On 4 June, the Center for Innovative Education Technologies “PNU EcoSystem” at Precarpathian National University presented the International Project “Invisible Heritage: Exchange and Implementation of Good Practice in Access to Culture for Persons with a Visual Impairment”.
The project is part of the Poland-Belarus-Ukraine Cross-Border Cooperation Program 2014-2020 and is implemented by Precarpathian National University and the John Paul II Catholic University of Lublin (Katolicki Uniwersytet Lubelski Jana Pawła II). Its main goal is to increase the accessibility to visual arts to the visually impaired.
“We consider the project special among those implemented at the University because it is aimed at assisting society. More specifically, this project intends to help visually impaired people so that they will be able to fully perceive everything that sighted people do. Our Polish colleagues have interesting accomplishments. I am convinced that the project is a step to making it possible for visually impaired people to feel, through tactile adaptation, all that we can see. This social project is an important step forward for all of us,” noted Rector Ihor Tsependa.
The leader of the Ukrainian party to the project Khrystyna Kazymyriv, an associate professor from Precarpathian National University, noted that in Ivano-Frankivsk there are no such projects for the visually impaired. Due to the urgency of the problem, the University’s academics joined the project in order to teach the artists, museum staff and guides of Ivano-Frankivsk City to communicate the beauty of the spiritual world to the visually impaired by using tactile adaptation.
“We were invited to cooperate by our Polish colleagues.
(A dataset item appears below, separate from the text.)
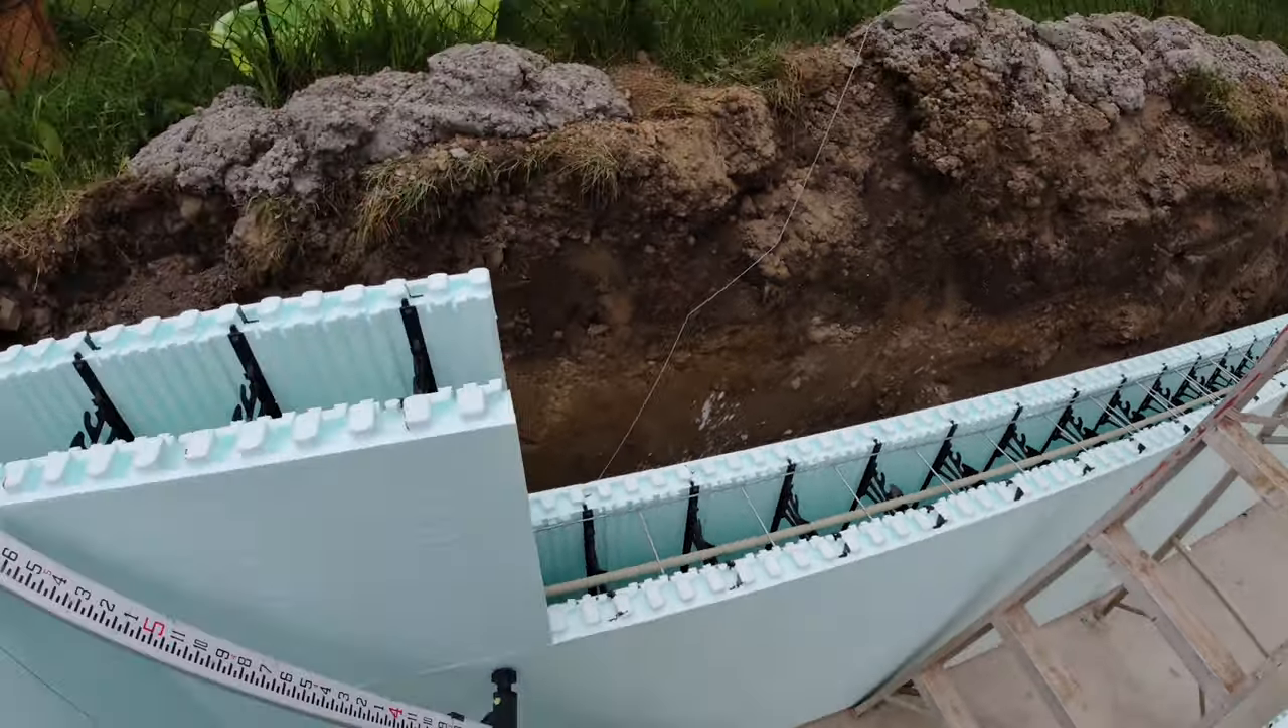As you can see behind me we are starting to throw down some of our insulated concrete walls, this is what our pools are built out of.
We were enthusiastic to join in because in our city there are people that need such assistance. Nowadays it is important and urgent. Though it is a pilot project, it is a chance to raise awareness of such problems, to draw attention to increasing the accessibility of art to visually impaired people. We usually focus on providing household welfare for such people, whereas their spiritual development remains disregarded. Therefore, it must be taken into consideration,” said Khrystyna Kazymyriv.
The project presentation program included the first training session for the teaching staff of the Educational-Scientific Institute of Art (Precarpathian National University), the Regional History Museum and the Museum of Art. There are plans to create tactile adaptations of the museums’ exhibits and the city’s objects.
“I am very glad that today at Precarpathian University we have an opportunity to show our accomplishments because it is a very important aspect of working with visually impaired people. We intend to organize a bigger project of this kind, which will encompass more cities of Ukraine. In addition, it is worth to organize such trainings for teachers who work with visually impaired children in order to show that tactile graphics are interesting and to train teachers for such work,” said the leader of the Polish party to the project Dr. Bogusław Marek from the John Paul II Catholic University of Lublin.